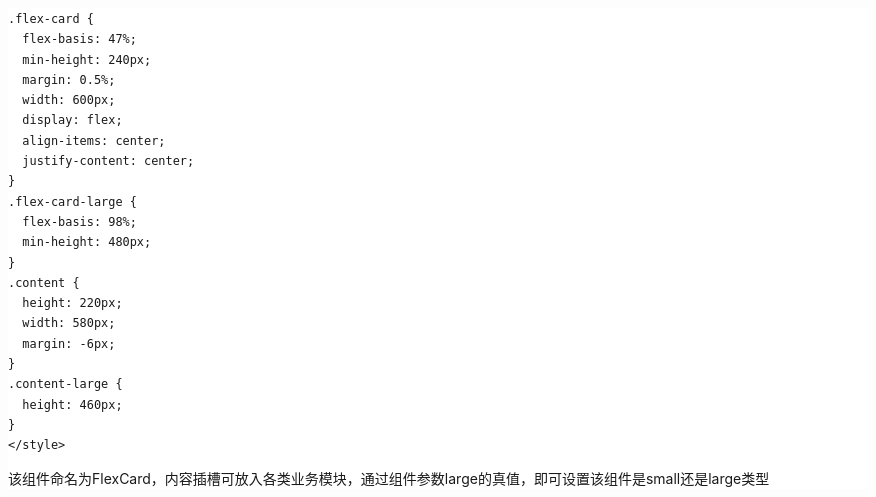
 ```
.flex-card {
  flex-basis: 47%;
  min-height: 240px;
  margin: 0.5%;
  width: 600px;
  display: flex;
  align-items: center;
  justify-content: center;
}
.flex-card-large {
  flex-basis: 98%;
  min-height: 480px;
}
.content {
  height: 220px;
  width: 580px;
  margin: -6px;
}
.content-large {
  height: 460px;
}
</style>
```

该组件命名为FlexCard，内容插槽可放入各类业务模块，通过组件参数large的真值，即可设置该组件是small还是large类型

---

● Exercise brief
Without any of the pictures, repeat the entries above word for word.

● Exercise response
 ```
.flex-card {
  flex-basis: 47%;
  min-height: 240px;
  margin: 0.5%;
  width: 600px;
  display: flex;
  align-items: center;
  justify-content: center;
}
.flex-card-large {
  flex-basis: 98%;
  min-height: 480px;
}
.content {
  height: 220px;
  width: 580px;
  margin: -6px;
}
.content-large {
  height: 460px;
}
</style>
```

该组件命名为FlexCard，内容插槽可放入各类业务模块，通过组件参数large的真值，即可设置该组件是small还是large类型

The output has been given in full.